Roasting marshmallows! Yay S’mores!

This past weekend was also filled with adventures as a group of us traveled to the northern part of Guatemala to see the ancient Mayan ruins of Tikal. Some of these ruins were built around 8,000 B.C. and are still standing today! We spent a day in Flores (on an island in a lake near Tikal) and just enjoying a bit of vacation (we stayed in a hotel with AC). We got to eat supper at a restaurant and watch the sun set over the lake. Very beautiful. The day in Tikal was absolutely stunning. It’s quite literally in the jungle in Central America. It was incredibly humid and the heat index was roughly at 105ºF. We had a guided tour around the ruins and got to see all of the major temples and places the Mayans would have lived and were told the history of the ruins. We even got to see a bit of wildlife, we saw a couple spider monkeys, a tarantula (which was sure to stay a number of feet away from), and heard howler monkeys in the distance. We were able to climb a few of the temples and see the impressive view over the jungle and just marvel at the engingeering and intelligence of the ancient Mayans. Their mathematical and astronomical knowledge would have been on par with our modern understanding. Tikal is truly an incredible place to visit and I do not regret the crazy travel that it took to get there. We took two overnight buses (8 hours to get from Guatemala City to Flores) and when we were getting back to the bus station at the end of our time in Flores, we crammed 7 people in a taxi… eh, it’s Guatemala, these things just sorta happen without missing a beat.

Templo 1 (Temple 1).
The Star Wars nerd in me rejoiced when I got to see the same place where the Rebel Base in Ep 4 was filmed (at Tikal)!
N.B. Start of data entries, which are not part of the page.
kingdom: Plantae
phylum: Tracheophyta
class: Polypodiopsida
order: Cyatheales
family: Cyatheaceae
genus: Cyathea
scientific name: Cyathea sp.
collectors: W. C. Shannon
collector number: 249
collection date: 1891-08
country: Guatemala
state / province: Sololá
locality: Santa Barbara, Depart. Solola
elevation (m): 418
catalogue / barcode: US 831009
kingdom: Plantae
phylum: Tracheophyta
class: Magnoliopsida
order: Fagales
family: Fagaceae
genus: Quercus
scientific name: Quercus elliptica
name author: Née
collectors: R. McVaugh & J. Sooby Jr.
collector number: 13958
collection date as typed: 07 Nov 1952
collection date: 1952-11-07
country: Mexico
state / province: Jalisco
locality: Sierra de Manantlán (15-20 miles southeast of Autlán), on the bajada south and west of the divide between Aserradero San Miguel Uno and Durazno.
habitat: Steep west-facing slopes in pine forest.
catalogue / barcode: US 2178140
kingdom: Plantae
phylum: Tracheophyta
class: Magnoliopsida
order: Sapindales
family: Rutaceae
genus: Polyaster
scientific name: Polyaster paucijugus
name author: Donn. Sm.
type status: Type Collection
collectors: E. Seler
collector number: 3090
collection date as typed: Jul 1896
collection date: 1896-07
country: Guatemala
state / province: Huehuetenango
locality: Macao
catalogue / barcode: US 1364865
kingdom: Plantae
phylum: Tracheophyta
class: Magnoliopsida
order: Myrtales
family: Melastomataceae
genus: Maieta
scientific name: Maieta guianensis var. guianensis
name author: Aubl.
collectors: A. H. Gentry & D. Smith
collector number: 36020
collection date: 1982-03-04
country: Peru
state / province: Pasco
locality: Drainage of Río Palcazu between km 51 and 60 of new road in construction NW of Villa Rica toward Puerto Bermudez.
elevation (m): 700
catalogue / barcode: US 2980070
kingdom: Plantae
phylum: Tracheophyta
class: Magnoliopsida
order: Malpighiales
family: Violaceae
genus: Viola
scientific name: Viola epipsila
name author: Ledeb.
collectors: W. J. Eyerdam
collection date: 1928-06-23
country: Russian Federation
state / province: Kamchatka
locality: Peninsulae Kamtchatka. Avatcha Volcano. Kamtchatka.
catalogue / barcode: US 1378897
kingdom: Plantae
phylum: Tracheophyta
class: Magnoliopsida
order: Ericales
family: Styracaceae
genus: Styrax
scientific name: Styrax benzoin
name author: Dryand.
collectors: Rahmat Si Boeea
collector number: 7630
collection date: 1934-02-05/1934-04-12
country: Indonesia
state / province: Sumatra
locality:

Please continue to keep all of us here in Guatemala in your prayers. A number of seminarians are finishing up their time here and are headed back to the USA, but we still have three and half more weeks of learning. As the weeks keep going it will be difficult for us to keep focused, so pray for our ability to absorb as much Spanish language as we can in the next few weeks! We’ll be back stateside before you know it!